> [SOURCE MATERIAL]:

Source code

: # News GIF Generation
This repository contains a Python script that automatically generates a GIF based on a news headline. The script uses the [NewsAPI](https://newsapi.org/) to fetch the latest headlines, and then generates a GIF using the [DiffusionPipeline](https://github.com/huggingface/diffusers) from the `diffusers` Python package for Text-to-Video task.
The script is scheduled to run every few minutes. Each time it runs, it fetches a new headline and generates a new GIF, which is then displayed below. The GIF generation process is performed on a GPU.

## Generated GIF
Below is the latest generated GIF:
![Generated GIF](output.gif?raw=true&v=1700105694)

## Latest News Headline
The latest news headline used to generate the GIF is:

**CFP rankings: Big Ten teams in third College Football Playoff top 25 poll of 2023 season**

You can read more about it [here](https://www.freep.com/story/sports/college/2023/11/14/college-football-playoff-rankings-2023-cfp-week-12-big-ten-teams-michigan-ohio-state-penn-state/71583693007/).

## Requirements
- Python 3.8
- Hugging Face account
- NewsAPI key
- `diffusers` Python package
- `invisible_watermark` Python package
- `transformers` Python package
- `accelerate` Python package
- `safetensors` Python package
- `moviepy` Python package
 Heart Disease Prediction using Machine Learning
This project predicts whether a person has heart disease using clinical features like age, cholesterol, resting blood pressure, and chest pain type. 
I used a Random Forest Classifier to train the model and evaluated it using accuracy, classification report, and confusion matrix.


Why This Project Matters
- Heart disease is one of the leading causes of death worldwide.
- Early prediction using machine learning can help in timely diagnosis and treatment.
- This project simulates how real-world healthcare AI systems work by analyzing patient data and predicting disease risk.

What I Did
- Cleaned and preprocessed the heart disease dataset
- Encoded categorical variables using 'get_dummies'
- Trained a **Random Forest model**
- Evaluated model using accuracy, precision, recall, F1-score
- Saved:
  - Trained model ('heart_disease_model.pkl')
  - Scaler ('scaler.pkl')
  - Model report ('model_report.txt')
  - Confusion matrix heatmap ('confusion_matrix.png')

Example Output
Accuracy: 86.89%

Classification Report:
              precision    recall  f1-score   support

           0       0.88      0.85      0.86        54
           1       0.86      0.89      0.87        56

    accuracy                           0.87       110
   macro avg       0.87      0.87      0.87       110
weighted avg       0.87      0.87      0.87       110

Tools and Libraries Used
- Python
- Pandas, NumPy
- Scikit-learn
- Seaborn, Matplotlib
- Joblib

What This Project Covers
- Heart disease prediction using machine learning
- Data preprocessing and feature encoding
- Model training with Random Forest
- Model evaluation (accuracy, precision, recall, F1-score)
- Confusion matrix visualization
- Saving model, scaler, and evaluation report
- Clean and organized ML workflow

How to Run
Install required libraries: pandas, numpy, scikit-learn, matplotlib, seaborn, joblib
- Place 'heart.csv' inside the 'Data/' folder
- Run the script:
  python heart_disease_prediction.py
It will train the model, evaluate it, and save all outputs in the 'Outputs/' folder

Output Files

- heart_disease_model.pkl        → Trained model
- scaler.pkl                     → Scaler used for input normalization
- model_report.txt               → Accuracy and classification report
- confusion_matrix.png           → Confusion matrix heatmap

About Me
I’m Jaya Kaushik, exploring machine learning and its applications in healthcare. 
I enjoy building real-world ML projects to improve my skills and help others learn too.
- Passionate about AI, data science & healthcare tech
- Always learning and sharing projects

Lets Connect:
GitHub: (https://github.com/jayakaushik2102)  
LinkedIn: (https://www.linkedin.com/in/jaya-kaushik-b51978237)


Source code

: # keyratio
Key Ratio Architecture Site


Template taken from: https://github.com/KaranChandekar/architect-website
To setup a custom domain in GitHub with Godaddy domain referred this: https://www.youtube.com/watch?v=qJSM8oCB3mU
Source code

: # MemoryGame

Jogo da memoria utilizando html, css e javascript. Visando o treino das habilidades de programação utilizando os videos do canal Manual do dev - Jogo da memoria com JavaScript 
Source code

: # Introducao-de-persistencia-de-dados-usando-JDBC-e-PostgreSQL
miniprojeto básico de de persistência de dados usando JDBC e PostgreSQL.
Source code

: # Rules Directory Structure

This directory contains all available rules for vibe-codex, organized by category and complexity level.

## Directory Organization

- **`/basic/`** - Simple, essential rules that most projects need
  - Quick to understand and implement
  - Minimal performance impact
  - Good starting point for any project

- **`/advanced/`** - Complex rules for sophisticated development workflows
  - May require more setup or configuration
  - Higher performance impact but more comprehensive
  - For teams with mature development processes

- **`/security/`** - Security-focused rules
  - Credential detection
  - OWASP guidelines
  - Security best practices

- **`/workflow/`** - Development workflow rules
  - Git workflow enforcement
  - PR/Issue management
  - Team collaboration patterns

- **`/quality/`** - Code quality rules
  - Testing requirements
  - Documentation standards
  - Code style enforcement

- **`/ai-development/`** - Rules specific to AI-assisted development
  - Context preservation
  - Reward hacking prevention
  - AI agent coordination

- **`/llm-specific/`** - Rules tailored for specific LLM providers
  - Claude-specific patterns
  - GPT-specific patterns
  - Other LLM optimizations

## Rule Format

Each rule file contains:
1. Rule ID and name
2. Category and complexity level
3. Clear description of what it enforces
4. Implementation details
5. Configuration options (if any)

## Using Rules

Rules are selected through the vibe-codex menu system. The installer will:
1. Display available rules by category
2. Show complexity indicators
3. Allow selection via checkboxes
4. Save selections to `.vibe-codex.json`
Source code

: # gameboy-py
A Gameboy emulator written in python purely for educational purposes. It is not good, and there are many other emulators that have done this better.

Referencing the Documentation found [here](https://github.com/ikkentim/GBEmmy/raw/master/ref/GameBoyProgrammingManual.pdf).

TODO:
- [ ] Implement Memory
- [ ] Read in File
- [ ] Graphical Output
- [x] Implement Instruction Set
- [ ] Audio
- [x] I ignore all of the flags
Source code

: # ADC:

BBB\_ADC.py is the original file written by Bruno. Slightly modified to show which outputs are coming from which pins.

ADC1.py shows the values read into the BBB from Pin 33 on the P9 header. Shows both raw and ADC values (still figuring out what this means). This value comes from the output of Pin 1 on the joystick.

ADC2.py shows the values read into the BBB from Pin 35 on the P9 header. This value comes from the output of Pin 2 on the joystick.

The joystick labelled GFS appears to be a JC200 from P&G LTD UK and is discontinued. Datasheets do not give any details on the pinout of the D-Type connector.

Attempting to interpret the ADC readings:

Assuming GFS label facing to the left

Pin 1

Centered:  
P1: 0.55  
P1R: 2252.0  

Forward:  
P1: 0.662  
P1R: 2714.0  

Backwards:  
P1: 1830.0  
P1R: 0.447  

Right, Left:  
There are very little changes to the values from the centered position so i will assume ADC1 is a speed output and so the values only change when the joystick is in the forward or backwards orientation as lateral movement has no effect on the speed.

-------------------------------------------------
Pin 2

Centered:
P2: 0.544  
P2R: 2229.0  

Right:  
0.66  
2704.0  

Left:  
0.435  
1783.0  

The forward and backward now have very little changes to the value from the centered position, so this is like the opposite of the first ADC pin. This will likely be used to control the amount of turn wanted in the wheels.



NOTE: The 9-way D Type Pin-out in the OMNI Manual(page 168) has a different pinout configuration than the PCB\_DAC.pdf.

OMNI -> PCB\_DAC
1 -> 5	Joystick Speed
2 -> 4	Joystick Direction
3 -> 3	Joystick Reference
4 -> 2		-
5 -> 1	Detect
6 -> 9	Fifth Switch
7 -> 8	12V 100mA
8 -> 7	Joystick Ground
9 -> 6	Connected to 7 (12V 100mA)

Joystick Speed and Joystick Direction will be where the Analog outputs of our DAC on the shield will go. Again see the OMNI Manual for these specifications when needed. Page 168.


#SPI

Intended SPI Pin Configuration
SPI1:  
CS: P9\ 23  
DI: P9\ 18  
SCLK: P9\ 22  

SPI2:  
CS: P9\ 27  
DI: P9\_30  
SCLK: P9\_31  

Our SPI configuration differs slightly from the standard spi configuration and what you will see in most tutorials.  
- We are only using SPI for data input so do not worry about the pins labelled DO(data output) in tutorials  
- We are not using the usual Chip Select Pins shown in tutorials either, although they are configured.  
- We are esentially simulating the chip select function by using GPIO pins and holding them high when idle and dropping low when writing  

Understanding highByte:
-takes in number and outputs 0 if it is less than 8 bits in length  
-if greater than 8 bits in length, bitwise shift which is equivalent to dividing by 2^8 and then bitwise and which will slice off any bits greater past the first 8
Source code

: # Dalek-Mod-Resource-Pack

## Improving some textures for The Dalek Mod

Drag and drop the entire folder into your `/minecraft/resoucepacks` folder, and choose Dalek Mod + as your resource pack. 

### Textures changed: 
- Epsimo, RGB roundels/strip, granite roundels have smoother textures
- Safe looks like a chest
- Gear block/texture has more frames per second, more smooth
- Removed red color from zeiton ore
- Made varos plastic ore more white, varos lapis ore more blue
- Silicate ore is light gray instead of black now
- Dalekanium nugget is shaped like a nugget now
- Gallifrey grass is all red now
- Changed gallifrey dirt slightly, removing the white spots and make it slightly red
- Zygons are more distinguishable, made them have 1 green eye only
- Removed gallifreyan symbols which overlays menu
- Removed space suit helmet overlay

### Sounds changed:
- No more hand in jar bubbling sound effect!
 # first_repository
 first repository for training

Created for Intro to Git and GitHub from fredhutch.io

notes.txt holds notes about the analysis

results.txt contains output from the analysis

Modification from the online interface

> [WHAT IS REQUIRED]: Beginning with the first line above, could you copy every line exactly, up to and including the one with "- NewsAPI key"?

> [TASK RESPONSE]:
Source code

: # News GIF Generation
This repository contains a Python script that automatically generates a GIF based on a news headline. The script uses the [NewsAPI](https://newsapi.org/) to fetch the latest headlines, and then generates a GIF using the [DiffusionPipeline](https://github.com/huggingface/diffusers) from the `diffusers` Python package for Text-to-Video task.
The script is scheduled to run every few minutes. Each time it runs, it fetches a new headline and generates a new GIF, which is then displayed below. The GIF generation process is performed on a GPU.

## Generated GIF
Below is the latest generated GIF:
![Generated GIF](output.gif?raw=true&v=1700105694)

## Latest News Headline
The latest news headline used to generate the GIF is:

**CFP rankings: Big Ten teams in third College Football Playoff top 25 poll of 2023 season**

You can read more about it [here](https://www.freep.com/story/sports/college/2023/11/14/college-football-playoff-rankings-2023-cfp-week-12-big-ten-teams-michigan-ohio-state-penn-state/71583693007/).

## Requirements
- Python 3.8
- Hugging Face account
- NewsAPI key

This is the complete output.